# Jessops Dead And Buried ?



## LJD (Sep 18, 2011)

lets see who has come out of this well since last summer .They should have gone bust a year ago but got bailed out for NO REASON. Other than some people have made a lot of money on the side. Bit of shouting going on in their flagship store this afternoon.....

O'well, they failed to move with the times.


----------



## mach 0.0013137 (Jan 10, 2005)

I only found out yesterday that Jacobs went under last year, I often used to go to both the main Jessops & Jacobs Leicester branches when I was really into film photography


----------



## LJD (Sep 18, 2011)

"under" !! they had sank big time . I think there has been fraud involved . Serious fees paid out for loans etc when it was obvious it could never survive .the "prop up" was a chance to make big money


----------



## stew1982 (Aug 24, 2012)

Jessops were on the brink several years ago, but were kept afloat by some of their suppliers!
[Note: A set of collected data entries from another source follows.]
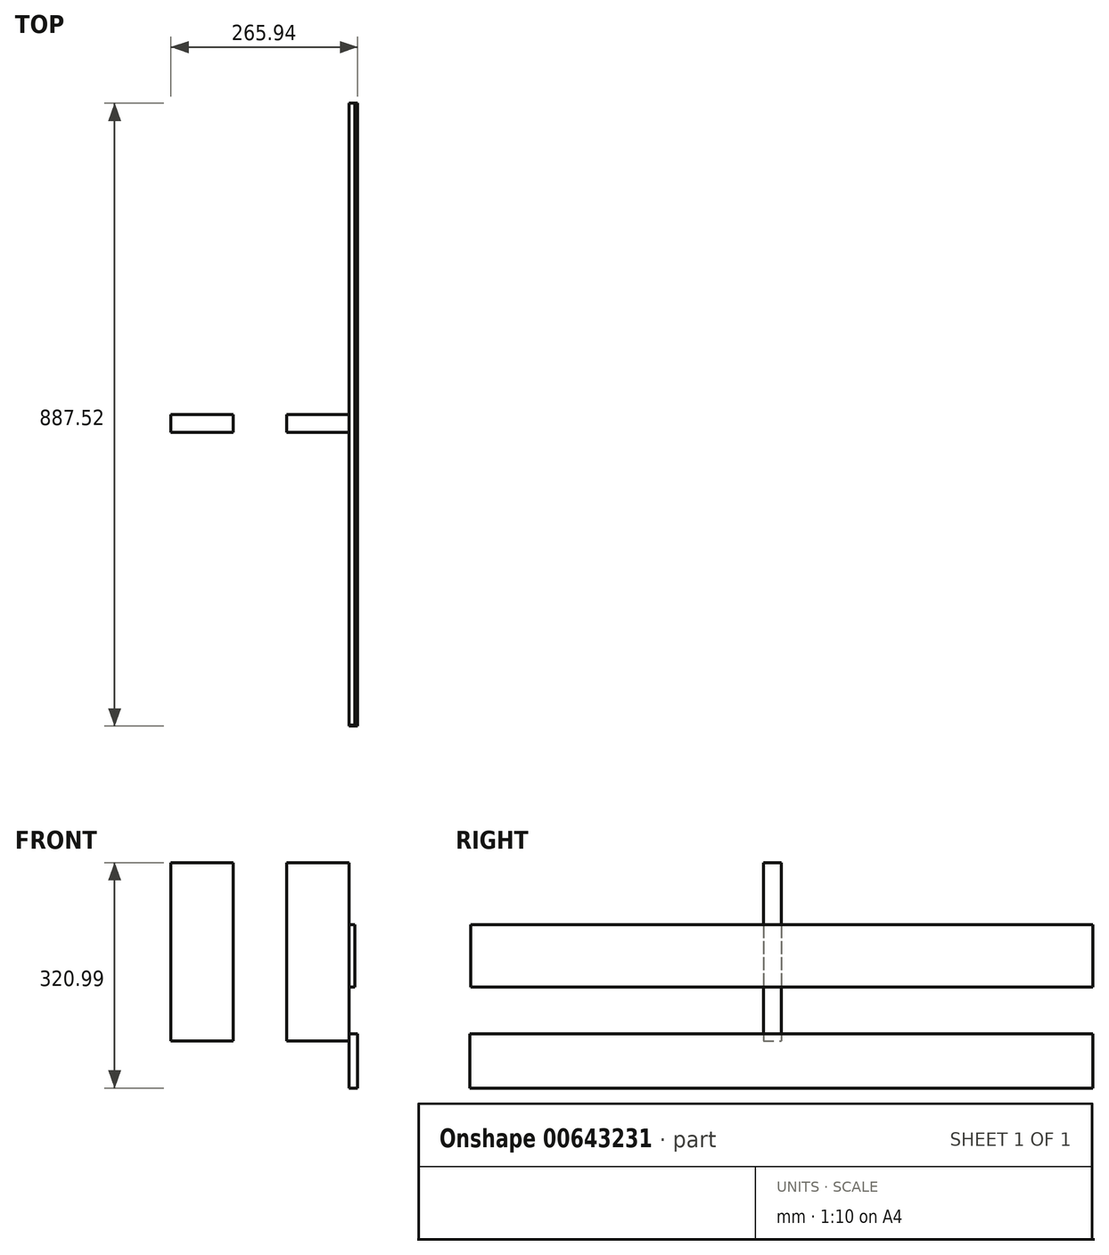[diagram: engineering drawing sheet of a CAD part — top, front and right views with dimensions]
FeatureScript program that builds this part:
annotation { "Feature Type Name" : "Feature", "Feature Type Description" : "" }
export const myFeature = defineFeature(function(context is Context, id is Id, definition is map)
    precondition{}
    {
        {
            var Q0;
            Q0=qCreatedBy(makeId("Front.planeOp"),FACE);
            var sketch = newSketch(context, id + "F0", { "sketchPlane" : qUnion([Q0])});
            skLineSegment(sketch, "E0.bottom", {"start": v(-88.9, 150.92) * mm, "end": v(0, 150.92) * mm});
            skLineSegment(sketch, "E0.top", {"start": v(-88.9, -103.08) * mm, "end": v(0, -103.08) * mm});
            skLineSegment(sketch, "E0.left", {"start": v(-88.9, 150.92) * mm, "end": v(-88.9, -103.08) * mm});
            skLineSegment(sketch, "E0.right", {"start": v(0, 150.92) * mm, "end": v(0, -103.08) * mm});
            skLineSegment(sketch, "E1", {"start": v(-88.9, 150.92) * mm, "end": v(-165.1, 150.92) * mm, "construction": true});
            skLineSegment(sketch, "E2", {"start": v(-165.1, 150.92) * mm, "end": v(-165.1, -103.08) * mm});
            skLineSegment(sketch, "E3", {"start": v(-165.1, -103.08) * mm, "end": v(-254, -103.08) * mm});
            skLineSegment(sketch, "E4", {"start": v(-254, -103.08) * mm, "end": v(-254, 150.92) * mm});
            skLineSegment(sketch, "E5", {"start": v(-254, 150.92) * mm, "end": v(-165.1, 150.92) * mm});
            skSolve(sketch);
        }
        {
            var Q0;
            Q0=qCreatedBy(makeId("Right.planeOp"),FACE);
            var sketch = newSketch(context, id + "F1", { "sketchPlane" : qUnion([Q0])});
            skLineSegment(sketch, "E6.bottom", {"start": v(-442.15, 62.55) * mm, "end": v(443.9, 62.55) * mm});
            skLineSegment(sketch, "E6.top", {"start": v(-442.15, -26.35) * mm, "end": v(443.9, -26.35) * mm});
            skLineSegment(sketch, "E6.left", {"start": v(-442.15, 62.55) * mm, "end": v(-442.15, -26.35) * mm});
            skLineSegment(sketch, "E6.right", {"start": v(443.9, 62.55) * mm, "end": v(443.9, -26.35) * mm});
            skLineSegment(sketch, "E7.bottom", {"start": v(-443.63, -93.03) * mm, "end": v(443.9, -93.03) * mm});
            skLineSegment(sketch, "E7.top", {"start": v(-443.63, -170.07) * mm, "end": v(443.9, -170.07) * mm});
            skLineSegment(sketch, "E7.left", {"start": v(-443.63, -93.03) * mm, "end": v(-443.63, -170.07) * mm});
            skLineSegment(sketch, "E7.right", {"start": v(443.9, -93.03) * mm, "end": v(443.9, -170.07) * mm});
            skSolve(sketch);
        }
        {
            var Q0;
            Q0=makeQuery(id+"F1.imprint","IMPRINT",FACE,{"disambiguationData":[TD([[makeQuery(id+"F1.imprint","IMPRINT",EDGE,{"derivedFrom":sQuery(id+"F1.wireOp",EDGE,"E6.bottom")}),-1.0]])]});
            var sketch = newSketch(context, id + "F2", { "sketchPlane" : qUnion([Q0])});
            skSolve(sketch);
        }
        {
            var Q0;
            Q0=makeQuery(id+"F1.imprint","IMPRINT",FACE,{"disambiguationData":[TD([[makeQuery(id+"F1.imprint","IMPRINT",EDGE,{"derivedFrom":sQuery(id+"F1.wireOp",EDGE,"E7.bottom")}),-1.0]])]});
            var Q1;
            Q1=makeQuery(id+"F1.imprint","IMPRINT",FACE,{"disambiguationData":[TD([[makeQuery(id+"F1.imprint","IMPRINT",EDGE,{"derivedFrom":sQuery(id+"F1.wireOp",EDGE,"E6.bottom")}),-1.0]])]});
            extrude(context, id + "F3", {"entities" : qUnion([Q0, Q1]), "depth" : 8.13 * mm, "offsetDistance" : 25.4 * mm});
        }
        {
            var Q0;
            Q0=makeQuery(id+"F3.opExtrude","CAP_FACE",FACE,{"disambiguationData":[OSD([sQuery(id+"F1.wireOp",EDGE,"E7.bottom"),sQuery(id+"F1.wireOp",EDGE,"E7.top"),sQuery(id+"F1.wireOp",EDGE,"E7.left"),sQuery(id+"F1.wireOp",EDGE,"E7.right")])],"isStart":false});
            extrude(context, id + "F4", {"entities" : qUnion([Q0]), "operationType" : NewBodyOperationType.ADD, "depth" : 3.8 * mm, "offsetDistance" : 25.4 * mm});
        }
        {
            var Q0;
            Q0=makeQuery(id+"F0.imprint","IMPRINT",FACE,{"disambiguationData":[TD([[makeQuery(id+"F0.imprint","IMPRINT",EDGE,{"derivedFrom":sQuery(id+"F0.wireOp",EDGE,"E0.bottom")}),-1.0]])]});
            var sketch = newSketch(context, id + "F5", { "sketchPlane" : qUnion([Q0])});
            skSolve(sketch);
        }
        {
            var Q0;
            Q0=makeQuery(id+"F5.imprint","IMPRINT",FACE,{"disambiguationData":[TD([[makeQuery(id+"F5.imprint","IMPRINT",EDGE,{"derivedFrom":makeQuery(id+"F0.imprint","IMPRINT",EDGE,{"derivedFrom":sQuery(id+"F0.wireOp",EDGE,"E0.bottom")})}),-1.0]])]});
            var sketch = newSketch(context, id + "F6", { "sketchPlane" : qUnion([Q0])});
            skSolve(sketch);
        }
        {
            var Q0;
            Q0=makeQuery(id+"F2.imprint","IMPRINT",FACE,{"disambiguationData":[TD([[makeQuery(id+"F2.imprint","IMPRINT",EDGE,{"derivedFrom":makeQuery(id+"F1.imprint","IMPRINT",EDGE,{"derivedFrom":sQuery(id+"F1.wireOp",EDGE,"E6.bottom")})}),-1.0]])]});
            var sketch = newSketch(context, id + "F7", { "sketchPlane" : qUnion([Q0])});
            skSolve(sketch);
        }
        {
            var Q0;
            Q0=makeQuery(id+"F6.imprint","IMPRINT",FACE,{"disambiguationData":[TD([[makeQuery(id+"F6.imprint","IMPRINT",EDGE,{"derivedFrom":makeQuery(id+"F5.imprint","IMPRINT",EDGE,{"derivedFrom":makeQuery(id+"F0.imprint","IMPRINT",EDGE,{"derivedFrom":sQuery(id+"F0.wireOp",EDGE,"E0.bottom")})})}),-1.0]])]});
            var Q1;
            Q1=makeQuery(id+"F0.imprint","IMPRINT",FACE,{"disambiguationData":[TD([[makeQuery(id+"F0.imprint","IMPRINT",EDGE,{"derivedFrom":sQuery(id+"F0.wireOp",EDGE,"E2")}),-1.0]])]});
            extrude(context, id + "F8", {"entities" : qUnion([Q0, Q1]), "depth" : 25.4 * mm, "offsetDistance" : 25.4 * mm});
        }
    });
I mean.....2 stores in a fairly small town - really?!

It a very difficult thing to retail in a store these days - cheap staff are generally not that good, and by their nature lack experience and knowledge (I know there are exceptions). The product itself is sold for little if any profit on the Internet, so the shop simply becomes a showroom for people to see, touch and visit the Internet to purchase!


----------



## Raptor (May 1, 2010)

I worked for them for several years and watched it change

from a professional company with highly knowledgeable

staff to clueless staff with a focus on selling warranties.

I am surprised it lasted this long.


----------



## urzamoon (Dec 2, 2012)

The way I see it, most people went there to touch and check cameras/accessories, once all checked, touched and played with - 99% of these people would order from online retailers and that way saved a lot of money. There is no surprise they went bust.

I for one always found Jessops staff very helpful and happy to help but I imagine this vastly differs from shop to shop.


----------



## Barryboy (Mar 21, 2006)

urzamoon said:


> The way I see it, most people went there to touch and check cameras/accessories, once all checked, touched and played with - 99% of these people would order from online retailers and that way saved a lot of money. There is no surprise they went bust.
> 
> I for one always found Jessops staff very helpful and happy to help but I imagine this vastly differs from shop to shop.


That just about sums it all up. I think more people would have supported Jessops if they had given better value - they always seemed expensive to me... and that was in the pre-internet days. I rarely went there but the staff in the Cardiff branch were pretty knowledgeable and helpful.

Rob


----------